Shantideva explains that those who have taken the Bodhisattva vows should know what the root and secondary downfalls are, how to prevent the vows from degenerating, how to purify downfalls, and how to complete the practice of the Bodhisattva vows. All these are explained in this book.

Once we have taken the Bodhisattva vows, we should strive to prevent them from degenerating by retaking our vows several times each day, and then avoid incurring root or secondary downfalls by relying upon mindfulness, alertness, and conscientiousness.

There are four main causes of the degeneration of the Pratimoksha, Bodhisattva, or Tantric vows, which are known as the ‘four doors of receiving downfalls’. These are: not knowing what the downfalls are, lack of respect for Buddha’s instructions, strong delusions, and non-conscientiousness.

To close the first door, we should learn what the downfalls are and how they are incurred. This can be done by listening to teachings on the subject or by reading authentic commentaries, such as the instructions given below.

To close the second door, we should try to overcome disrespect by contemplating the following:

Since Buddha is omniscient, knowing all past, present, and future phenomena simultaneously and directly, and since he has great compassion for all living beings without exception, there is no valid reason for developing disrespect towards his teachings. It is only due to ignorance that I sometimes disbelieve them.

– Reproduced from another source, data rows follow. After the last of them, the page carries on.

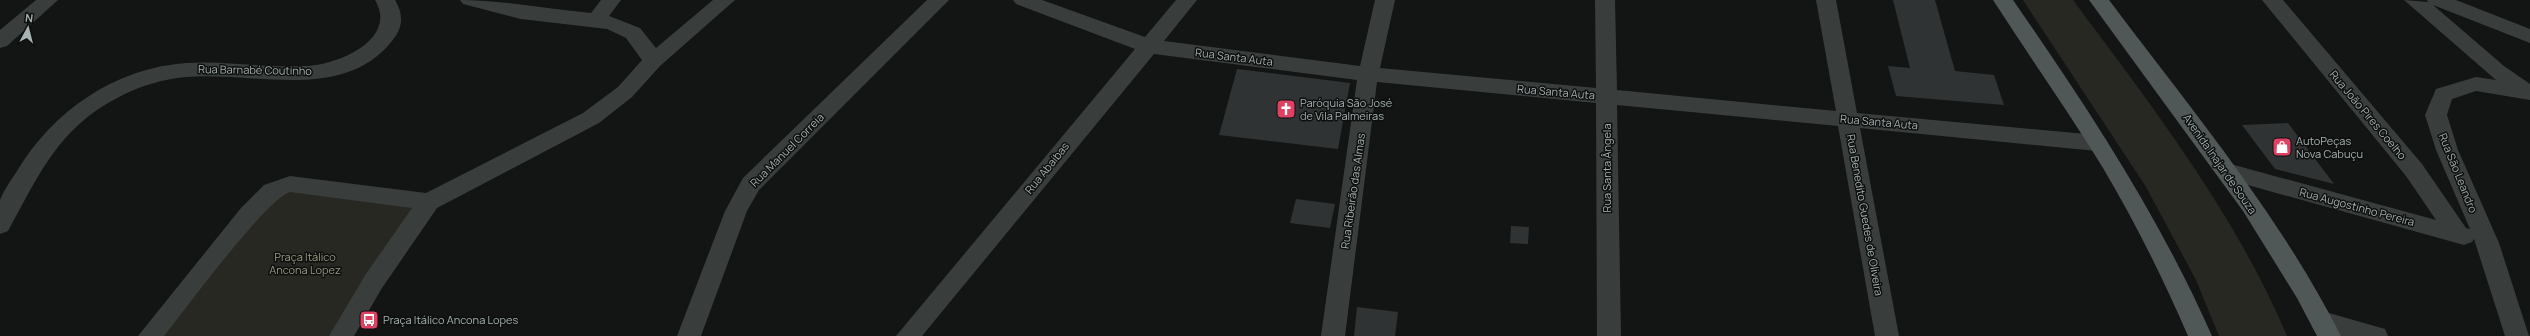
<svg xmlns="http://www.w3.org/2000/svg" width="2530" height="336" viewBox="0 0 2530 336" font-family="Manrope,sans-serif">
  <rect width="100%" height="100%" fill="#131414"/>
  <!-- green -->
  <path fill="#272821" d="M 2023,0 L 2073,0 C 2152,106 2235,213 2287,336 L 2219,336 L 2196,280 L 2146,187 Z
    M 282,185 L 429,202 L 344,336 L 150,336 Z"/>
  <!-- building -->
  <path fill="#303333" d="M 1893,0 L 1935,0 L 1955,71 L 1994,75 L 2004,105 L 1896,96 L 1888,66 L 1910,68 Z
    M 1237,69 L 1350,83 L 1338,149 L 1219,135 Z
    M 2288,123 L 2334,184 L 2275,169 L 2242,125 Z
    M 1296,199 L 1335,204 L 1330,228 L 1290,223 Z
    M 1511,226 L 1529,227 L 1528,244 L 1510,243 Z
    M 1357,307 L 1398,312 L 1395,336 L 1354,336 Z"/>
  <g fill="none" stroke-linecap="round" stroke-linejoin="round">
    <!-- minor -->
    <path fill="#393e3d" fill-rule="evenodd" d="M 36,0 L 58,0 L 7,46 L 0,48 L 0,30 Z
      M 375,0 L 395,0 C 404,15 403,28 392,41 C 343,103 252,71 186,77 C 163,79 140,86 119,97 C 58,128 39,175 8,231 L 0,234 C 0,224 0,210 0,200 C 4,190 11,180 17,171 C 53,111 115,68 186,63 C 229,60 273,70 316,65 C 346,61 397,36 375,0 Z
      M 460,0 C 503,0 548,9 591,13 L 601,0 L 621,0 L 609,16 L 640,28 L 656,48 L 713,0 L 735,0 L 660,66 L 632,97 L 599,123 L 437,208 L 382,288 L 354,336 L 329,336 L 366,274 L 412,208 L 290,192 C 266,199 185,310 164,336 L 138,336 L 241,208 L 264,185 L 290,176 L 426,193 L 583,113 L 618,87 L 642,60 L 626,38 L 607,29 L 521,19 L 463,4 Z
      M 927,0 L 949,0 L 759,190 L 747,211 L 701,336 L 677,336 L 725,211 L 743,178 Z
      M 1013,0 L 1042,0 L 1145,37 L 1176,0 L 1197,0 L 1164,41 L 1360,66 L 1375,0 L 1395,0 L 1380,68 L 1596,88 L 1595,0 L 1615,0 L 1617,90 L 1836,111 L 1816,0 L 1836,0 L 1857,113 L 2097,135 L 2105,138 L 2108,143 L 2105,148 L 2097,151 L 1860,128 L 1899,336 L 1875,336 L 1838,126 L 1617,105 L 1621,336 L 1597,336 L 1596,103 L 1377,82 L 1345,336 L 1321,336 L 1357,80 L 1154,54 L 922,336 L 896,336 L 1135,49 L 1016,4 Z
      M 2262,0 L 2283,0 L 2422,164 L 2466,228 L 2470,229 L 2436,150 L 2425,115 L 2436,89 L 2476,77 L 2496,80 L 2404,0 L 2428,2 L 2427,0 L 2456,0 L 2530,29 L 2530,43 L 2433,5 L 2504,66 L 2530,84 L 2530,100 L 2476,91 L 2452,99 L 2447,115 L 2458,150 L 2499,243 L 2529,336 L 2505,336 L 2474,239 L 2472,242 L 2464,245 L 2219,177 L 2216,171 L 2219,165 L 2227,163 L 2436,220 L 2406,176 Z
      M 2322,311 L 2385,329 L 2388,336 L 2341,336 L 2313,328 L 2310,321 L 2313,314 Z"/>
    <!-- major -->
    <path fill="#505757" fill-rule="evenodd" d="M 1993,0 L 2013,0 C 2088,108 2159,216 2212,336 L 2188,336 C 2163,278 2135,222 2103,168 C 2068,111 2029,56 1993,0 Z
      M 2089,0 L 2109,0 C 2191,109 2279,214 2341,336 L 2317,336 L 2297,298 L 2243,211 Z"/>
  </g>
  <!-- icons -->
  <defs>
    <symbol id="church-square" viewBox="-11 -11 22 22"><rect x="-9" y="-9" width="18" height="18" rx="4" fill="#de4162" stroke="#0e0f0f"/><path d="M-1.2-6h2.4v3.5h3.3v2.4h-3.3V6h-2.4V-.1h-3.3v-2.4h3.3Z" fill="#fff"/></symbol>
    <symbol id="shop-square" viewBox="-11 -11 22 22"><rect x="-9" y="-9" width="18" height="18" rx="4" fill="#de4162" stroke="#0e0f0f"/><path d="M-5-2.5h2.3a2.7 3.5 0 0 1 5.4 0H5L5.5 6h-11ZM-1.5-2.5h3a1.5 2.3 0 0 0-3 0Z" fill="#fff"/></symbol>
    <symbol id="bus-square" viewBox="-11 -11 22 22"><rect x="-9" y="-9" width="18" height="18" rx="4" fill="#de4162" stroke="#0e0f0f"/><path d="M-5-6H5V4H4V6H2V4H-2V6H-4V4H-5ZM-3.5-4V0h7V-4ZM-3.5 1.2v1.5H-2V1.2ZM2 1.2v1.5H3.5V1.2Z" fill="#fff"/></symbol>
  </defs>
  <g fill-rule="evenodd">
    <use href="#church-square" x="1275" y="98" width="22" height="22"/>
    <use href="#shop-square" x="2271" y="136" width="22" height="22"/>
    <use href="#bus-square" x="358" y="309" width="22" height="22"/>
  </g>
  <g text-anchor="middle" stroke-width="3" stroke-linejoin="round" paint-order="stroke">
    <!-- street labels -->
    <g font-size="11" fill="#a6b3b1" stroke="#0e0f0f">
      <text transform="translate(1234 57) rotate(7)" y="4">Rua Santa Auta</text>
      <text transform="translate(255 70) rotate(1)" y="4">Rua Barnabé Coutinho</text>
      <text transform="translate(1556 92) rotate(5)" y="4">Rua Santa Auta</text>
      <text transform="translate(2368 115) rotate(50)" y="4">Rua João Pires Coelho</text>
      <text transform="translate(1879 122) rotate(5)" y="4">Rua Santa Auta</text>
      <text transform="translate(787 150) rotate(-45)" y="4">Rua Manuel Correia</text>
      <text transform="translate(2220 164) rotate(55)" y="4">Avenida Inajar de Souza</text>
      <text transform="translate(1047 168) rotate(-51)" y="4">Rua Abaibas</text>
      <text transform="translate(1607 168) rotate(-90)" y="4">Rua Santa Ângela</text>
      <text transform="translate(2458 173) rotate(68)" y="4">Rua São Leandro</text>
      <text transform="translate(1353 191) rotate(-82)" y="4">Rua Ribeirão das Almas</text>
      <text transform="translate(2357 207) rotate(15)" y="4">Rua Augostinho Pereira</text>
      <text transform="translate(1865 215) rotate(80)" y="4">Rua Benedito Guedes de Oliveira</text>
    </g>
    <!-- poi labels -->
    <g font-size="11" fill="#a6b3b1" stroke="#0e0f0f" text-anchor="start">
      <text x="1300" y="107">Paróquia São José<tspan x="1300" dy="13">de Vila Palmeiras</tspan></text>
      <text x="2296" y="145">AutoPeças<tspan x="2296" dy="13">Nova Cabuçu</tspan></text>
      <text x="383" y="324">Praça Itálico Ancona Lopes</text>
    </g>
    <!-- park labels -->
    <g font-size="11" fill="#979c7f" stroke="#0e0f0f">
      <text x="305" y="261">Praça Itálico<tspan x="305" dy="13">Ancona Lopez</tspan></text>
    </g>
  </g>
  <!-- north arrow -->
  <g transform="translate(28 28) rotate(7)" stroke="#0e0f0f" stroke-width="3" paint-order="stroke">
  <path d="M0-3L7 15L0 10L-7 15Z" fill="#a6b3b1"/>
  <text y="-6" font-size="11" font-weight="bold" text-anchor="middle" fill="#a6b3b1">N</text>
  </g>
</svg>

To close the third door, we should try to subdue our strong delusions by practising the meditations described in The Meditation Handbook. If, by practising Lamrim, we are able always to maintain good intentions such as love, compassion, and bodhichitta, there will be no basis for incurring Pratimoksha or Bodhisattva downfalls; and if, by practising generation stage and completion stage, we overcome ordinary appearances and ordinary conceptions, there will be no basis for incurring Tantric downfalls.

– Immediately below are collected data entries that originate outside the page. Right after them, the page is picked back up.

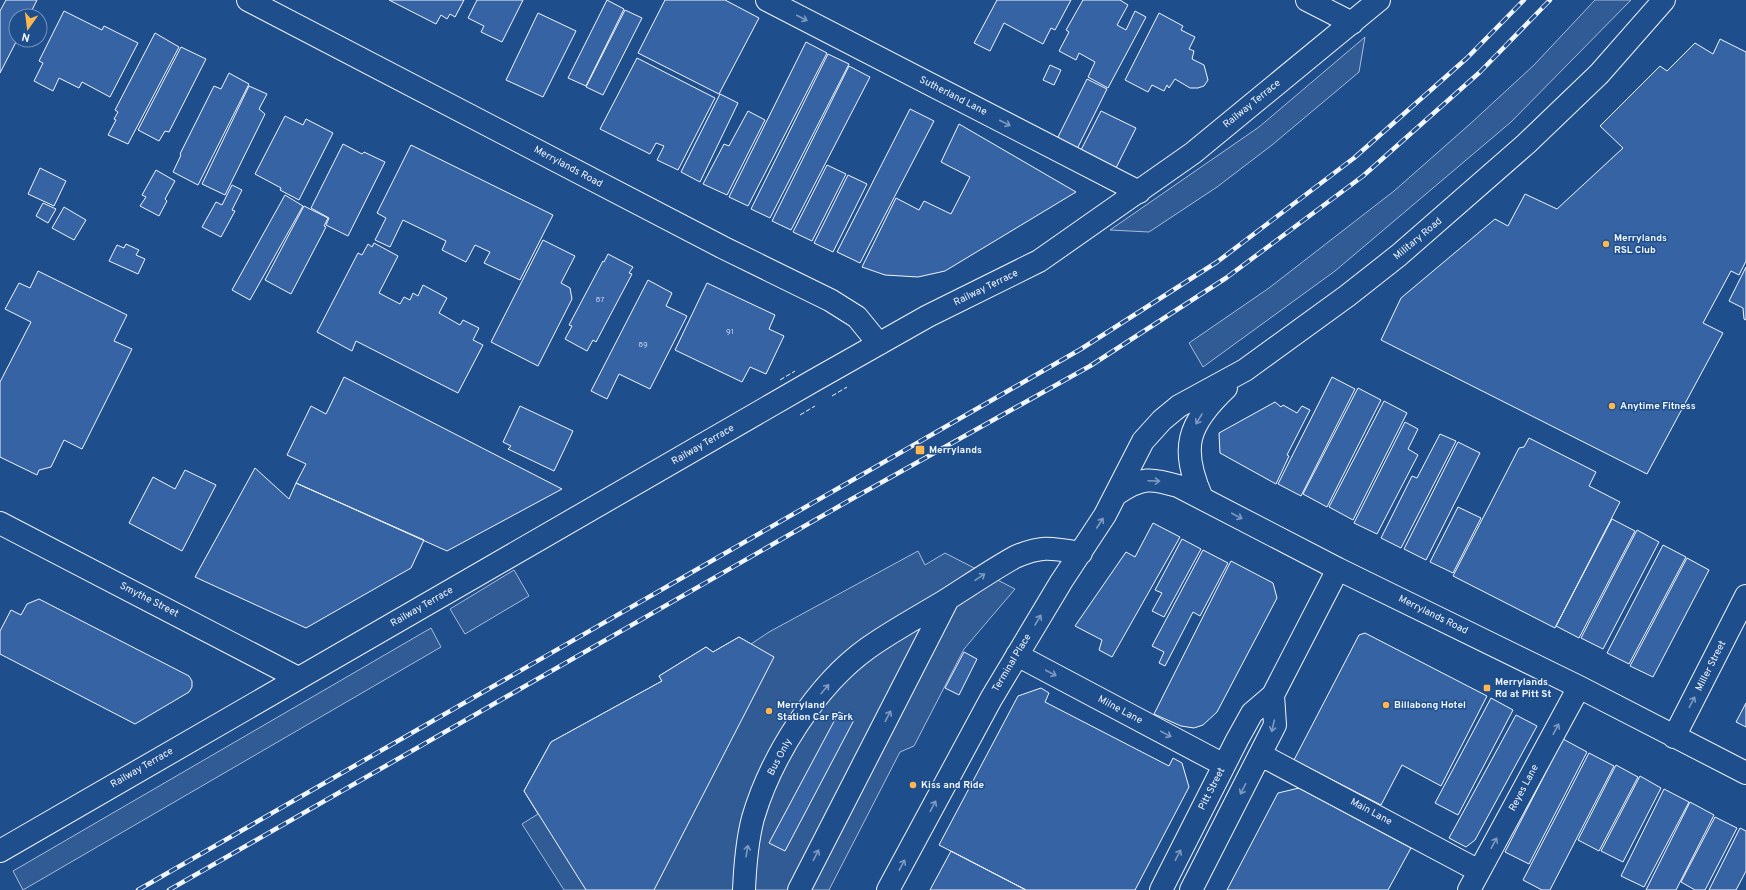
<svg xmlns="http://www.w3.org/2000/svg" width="1746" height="890" viewBox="0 0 1746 890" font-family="Overpass,sans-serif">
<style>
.built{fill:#305b95;stroke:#a8bbd7}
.building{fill:#3563a3;stroke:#f2f6ff}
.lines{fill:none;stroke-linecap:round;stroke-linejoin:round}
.minor-casing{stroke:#f2f6ff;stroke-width:24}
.major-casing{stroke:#f2f6ff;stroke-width:24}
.minor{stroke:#1f4e8c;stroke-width:22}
.major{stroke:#1f4e8c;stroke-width:22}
.rail-casing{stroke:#f2f6ff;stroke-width:4.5}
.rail{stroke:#1f4e8c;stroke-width:3;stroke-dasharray:9;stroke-linecap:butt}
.fence{stroke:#f2f6ff;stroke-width:1;stroke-dasharray:5 2;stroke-linecap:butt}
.oneway{stroke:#7e9ac0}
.poi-dot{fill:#ffb74d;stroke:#1f4e8c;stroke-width:1.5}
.labels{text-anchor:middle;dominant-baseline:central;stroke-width:3;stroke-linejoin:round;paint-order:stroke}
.number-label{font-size:8px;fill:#c3d1e8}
.street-label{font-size:10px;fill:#f2f6ff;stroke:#1f4e8c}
.poi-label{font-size:10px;font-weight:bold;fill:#f2f6ff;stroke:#1f4e8c;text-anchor:start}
</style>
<rect width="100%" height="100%" fill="#1f4e8c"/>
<path class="built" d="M1595 0H1631L1511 122 1335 271 1203 367 1189 343 1269 288 1394 191 1470 124 1534 65Z
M1365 37 1359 72 1272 145 1217 187 1149 232 1110 230 1259 127Z
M918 551 925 565 945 553 1015 589 964 649 914 746 900 752 829 890H564L522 824 538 814 524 791 551 742 662 681 659 676 706 647 713 652 739 637 751 644 769 632Z
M514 570 529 596 465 634 450 609Z
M431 628 441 647 23 890 13 871Z"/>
<path class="building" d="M6 0H37L29 16H16L17 40 0 73V11Z
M389 0H464L455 17 450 14 447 19 441 15 436 24Z
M477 0H523L502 42 481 32 484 26 468 18Z
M607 0 624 9 586 86 568 78Z
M665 0H725L759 18 719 94 638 53Z
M997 0H1071L1055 30 1051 28 1043 44 1004 23 990 51 974 43Z
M1083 0H1120L1128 5 1117 25 1126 30 1135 11 1146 17 1108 88 1088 77 1095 62 1079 53 1076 60 1059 51 1069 32 1066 30Z
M625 10 642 18 603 95 586 87Z
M64 11 102 30 104 26 138 43 110 97 82 82 79 88 59 78 53 91 34 81 43 63 39 61Z
M538 13 576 31 543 97 506 80Z
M1159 13 1183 26 1181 30 1195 37 1189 49 1194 51 1192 59 1204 65 1208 80 1204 86 1198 88H1190L1175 79 1169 88 1167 85 1164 91 1152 85 1148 92 1125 80Z
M155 33 179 47 128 144 108 135 116 120 114 119 118 112 115 110Z
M1720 39 1746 52V261L1739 275 1731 271 1703 323 1723 333 1647 474 1381 340 1401 298 1495 219 1508 226 1525 194 1557 209 1623 148 1600 126 1660 66 1667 71 1695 43 1713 54Z
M806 42 827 53 748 206 729 197Z
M181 47 206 59 169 132 165 131 159 141 138 130Z
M828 54 849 64 770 218 751 209Z
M637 58 715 98 678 170 657 160 664 146 656 143 650 154 600 129Z
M1050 65 1061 70 1054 85 1043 80Z
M849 66 870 77 791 230 772 221Z
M229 73 249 84 198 185 173 172 181 155 180 154 214 86 221 89Z
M1087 79 1107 89 1077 149 1057 139Z
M249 86 267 94 259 109 265 114 225 195 202 184Z
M720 94 738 103 700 182 681 172Z
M910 109 934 121 860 263 837 252Z
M748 111 765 120 727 195 703 184 724 144 729 146Z
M1101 111 1136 128 1116 168 1081 150Z
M285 116 303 125 306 119 333 133 299 200 280 190 281 188 255 174Z
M959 124 1076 192 945 271 918 277 885 275 862 267 896 198 919 210 924 201 951 214 970 177 941 162Z
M343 144 362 154 364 152 385 162 348 236 326 225 329 218 311 208Z
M411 145 553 215 520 280 484 263 490 252 475 245 466 262 442 250 446 241 403 220 390 247 375 240 386 218 377 213Z
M827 165 846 174 812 241 793 232Z
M40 168 66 181 54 206 28 194Z
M156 170 175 181 165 199 167 201 159 216 140 206 146 197 142 195Z
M848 175 867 184 833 252 814 243Z
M232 185 242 190 232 210 235 211 221 237 202 227 216 202 222 205Z
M285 195 303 206 250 300 232 290Z
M43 203 56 209 48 223 36 216Z
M304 206 328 218 324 226 326 227 291 294 265 280Z
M64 207 86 220 74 240 52 228Z
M543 240 575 256 561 283 570 288 572 299 538 366 491 342Z
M374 243 398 256 379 293 400 304 404 297 410 300 413 293 418 296 423 285 447 298 439 313 460 325 463 320 479 328 473 340 483 345 458 393 356 341 352 351 317 332 358 253 362 255 368 244 372 247Z
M126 244 139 250 136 255 145 259 138 274 109 261 117 245 124 248Z
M608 254 633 267 629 273 632 274 596 342 593 340 587 351 565 339 572 326 569 325 603 261 604 262Z
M1746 267V320L1744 319 1743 308 1729 301Z
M38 271 127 315 114 341 132 349 82 449 64 440 51 467 39 470 37 475 0 457V382L31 322 5 309 19 283 30 288Z
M648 280 672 293 666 306 687 316 650 389 619 374 607 399 591 391Z
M707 283 775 315 769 329 784 336 766 374 750 367 742 382 675 350Z
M344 377 562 489 447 551 296 483 306 464 287 455 311 406 326 414Z
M1332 377 1355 389 1301 496 1278 484Z
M1358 388 1381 400 1327 507 1303 494Z
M1384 401 1407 413 1353 520 1329 507Z
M1275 402 1281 407 1283 405 1297 413 1302 406 1310 410 1287 455 1289 456 1276 484 1220 453 1219 433Z
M520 406 573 431 554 471 508 449 511 446 503 442Z
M1405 422 1418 429 1408 449 1418 455 1377 534 1354 523Z
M1440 434 1456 441 1401 548 1381 538 1412 476 1417 478Z
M1529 438 1596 472 1589 486 1620 502 1555 628 1453 576 1519 448 1524 447Z
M1458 442 1480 453 1426 560 1404 549Z
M255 468 289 499 296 483 424 540 411 568 306 628 195 577Z
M185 470 216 485 182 551 129 523 153 477 175 489Z
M1458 507 1481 518 1453 573 1430 562Z
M1612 519 1635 531 1579 638 1556 626Z
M1153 523 1180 537 1112 657 1099 650 1102 640 1075 626 1126 552 1135 557Z
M1637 530 1659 542 1603 649 1581 638Z
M1182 539 1201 549 1164 617 1152 611 1162 593 1155 590Z
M1663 545 1686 557 1629 664 1607 653Z
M1203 550 1228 563 1200 616 1193 612 1165 666 1159 663 1164 652 1152 646Z
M1687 558 1709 570 1653 677 1630 666Z
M1231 561 1273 583 1277 598 1217 712 1203 725 1194 728 1181 726 1154 714Z
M39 599 189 676 192 681V687L189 692 135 724 0 654V631L11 610 21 615 27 604Z
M1365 633 1487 696 1441 786 1402 765 1381 805 1294 760 1359 635Z
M739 637 774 657 654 890H586L524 791 551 742 662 681 659 676 706 647 713 652Z
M964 652 977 659 959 695 945 688Z
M1041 688 1049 693 1045 702 1169 766 1173 758 1182 763 1189 787 1135 890H1026L939 845 1018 696Z
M1491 698 1513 710 1458 815 1435 803Z
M1746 703V727L1736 722Z
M839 712 854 720 785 851 769 843Z
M1516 715 1537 726 1475 840 1466 847 1449 838Z
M1563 739 1587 752 1529 864 1505 852Z
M1589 753 1614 766 1550 890H1542L1523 880Z
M1616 765 1638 777 1599 851 1578 840Z
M1640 776 1661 788 1623 862 1601 851Z
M1299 788 1411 848 1388 890H1227L1278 793Z
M1664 789 1689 802 1644 887 1621 876Z
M1690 802 1714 815 1676 890H1646Z
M1715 817 1737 828 1705 890H1695L1681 882Z
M1740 828 1746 831V871L1736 890H1709Z
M951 851 1026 890H930Z"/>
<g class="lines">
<g class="minor-casing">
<path id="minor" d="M767 0 1139 192
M1307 0 1352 23
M1118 493C1142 477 1151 478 1178 486L1338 569 1579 687 1746 773
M1202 498C1180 448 1187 425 1226 388
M0 523 298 678
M1017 655 1224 765
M1674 737 1746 596
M1261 755 1479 871
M744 890C745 866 747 841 753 818 771 757 816 685 868 648 892 631 918 617 943 602 967 587 990 571 1015 557 1042 545 1052 548 1081 553
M799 890 948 599
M888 890 991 699 1061 582 1105 515 1143 441 1162 420 1179 406 1245 370 1347 296 1399 255 1526 144 1599 74 1664 0
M1161 890 1237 740 1252 713 1273 695 1338 569
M1191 890 1275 725 1273 695
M1469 890 1579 687"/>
</g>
<g class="major-casing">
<path id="major" d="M248 0 722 247 830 300 857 317 879 344
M0 851 813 381 928 316 1039 261 1193 153 1379 0"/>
</g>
<use href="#minor" class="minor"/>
<use href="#major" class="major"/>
<g class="rail-casing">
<path id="rail" d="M138 890 1081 349 1217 262 1354 158 1467 58 1524 0
M169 890 850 500 1090 366 1226 278 1363 176 1480 72 1550 0"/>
</g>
<use href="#rail" class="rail"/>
<path class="fence" d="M780 380 795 371
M832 396 847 387
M800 415 815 406"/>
</g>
<defs><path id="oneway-shaft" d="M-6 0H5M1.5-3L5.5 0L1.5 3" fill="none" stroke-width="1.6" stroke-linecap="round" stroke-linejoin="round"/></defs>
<g class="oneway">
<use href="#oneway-shaft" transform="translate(802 18) rotate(27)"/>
<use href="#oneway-shaft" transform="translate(1005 123) rotate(27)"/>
<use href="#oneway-shaft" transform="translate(1199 419) rotate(121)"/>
<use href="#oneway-shaft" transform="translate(1154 481) rotate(2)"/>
<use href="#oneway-shaft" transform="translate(1237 516) rotate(28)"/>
<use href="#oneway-shaft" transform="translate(1100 523) rotate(-57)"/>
<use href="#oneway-shaft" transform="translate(980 577) rotate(-34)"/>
<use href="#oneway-shaft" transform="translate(1038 620) rotate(-59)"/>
<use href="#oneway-shaft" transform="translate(1051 673) rotate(28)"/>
<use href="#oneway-shaft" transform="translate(825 689) rotate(-50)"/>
<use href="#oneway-shaft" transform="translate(1692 702) rotate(-62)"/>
<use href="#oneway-shaft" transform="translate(888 716) rotate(-63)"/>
<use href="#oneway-shaft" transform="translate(1273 726) rotate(103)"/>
<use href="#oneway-shaft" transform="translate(1556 729) rotate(-62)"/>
<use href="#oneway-shaft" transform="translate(1166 734) rotate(28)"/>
<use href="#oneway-shaft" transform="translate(1243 789) rotate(117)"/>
<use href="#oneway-shaft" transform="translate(933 806) rotate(-62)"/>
<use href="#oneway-shaft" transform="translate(1494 843) rotate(-62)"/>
<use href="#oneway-shaft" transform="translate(747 851) rotate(-81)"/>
<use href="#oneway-shaft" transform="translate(816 855) rotate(-63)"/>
<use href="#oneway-shaft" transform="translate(1178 855) rotate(-63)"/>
<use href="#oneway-shaft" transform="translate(902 865) rotate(-62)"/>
</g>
<g class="poi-dot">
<circle cx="1606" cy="244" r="4"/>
<circle cx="1612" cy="406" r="4"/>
<rect x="915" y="445" width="10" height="10" rx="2"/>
<rect x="1483" y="684" width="8" height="8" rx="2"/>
<circle cx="1386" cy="705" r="4"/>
<circle cx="769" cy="711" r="4"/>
<circle cx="913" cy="785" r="4"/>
</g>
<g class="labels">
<g class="number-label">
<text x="600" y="300">87</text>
<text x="730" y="332">91</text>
<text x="643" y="345">89</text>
</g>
<g class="street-label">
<text transform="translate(953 96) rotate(27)">Sutherland Lane</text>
<text transform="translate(1252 104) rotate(-39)">Railway Terrace</text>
<text transform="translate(568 167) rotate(28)">Merrylands Road</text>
<text transform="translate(1418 239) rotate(-40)">Military Road</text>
<text transform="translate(986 288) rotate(-26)">Railway Terrace</text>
<text transform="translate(703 445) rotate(-30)">Railway Terrace</text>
<text transform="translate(149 600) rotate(27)">Smythe Street</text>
<text transform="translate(422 607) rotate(-30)">Railway Terrace</text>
<text transform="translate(1433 615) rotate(26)">Merrylands Road</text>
<text transform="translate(1012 663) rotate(-59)">Terminal Place</text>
<text transform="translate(1711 666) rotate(-63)">Miller Street</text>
<text transform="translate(1120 710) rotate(28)">Milne Lane</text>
<text transform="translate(780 757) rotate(-62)">Bus Only</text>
<text transform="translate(142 768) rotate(-30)">Railway Terrace</text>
<text transform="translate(1524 788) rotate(-62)">Reyes Lane</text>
<text transform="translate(1212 789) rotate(-63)">Pitt Street</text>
<text transform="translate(1371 812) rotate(28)">Main Lane</text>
</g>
<g class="poi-label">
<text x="1614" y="238">Merrylands<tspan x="1614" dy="12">RSL Club</tspan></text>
<text x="1620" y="406">Anytime Fitness</text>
<text x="929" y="450">Merrylands</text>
<text x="1495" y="682">Merrylands<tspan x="1495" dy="12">Rd at Pitt St</tspan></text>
<text x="777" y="705">Merryland<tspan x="777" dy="12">Station Car Park</tspan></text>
<text x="1394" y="705">Billabong Hotel</text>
<text x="921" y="785">Kiss and Ride</text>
</g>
</g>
<g transform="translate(28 28) rotate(194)"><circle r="19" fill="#1f4e8c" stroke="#7391ba"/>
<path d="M0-3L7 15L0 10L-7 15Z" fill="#ffb74d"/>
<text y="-6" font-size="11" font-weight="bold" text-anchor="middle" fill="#f2f6ff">N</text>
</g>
</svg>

We can close the fourth door, non-conscientiousness, by repeatedly bringing to mind the disadvantages of incurring downfalls and the advantages of pure moral discipline. In this way, we become more conscientious.

In brief, the method for preventing our vows from degenerating is to train in renunciation, bodhichitta, the correct view of emptiness, generation stage, and completion stage. By sincerely practising these, we overcome our ordinary attitudes and control our mind, thereby removing any basis for downfalls.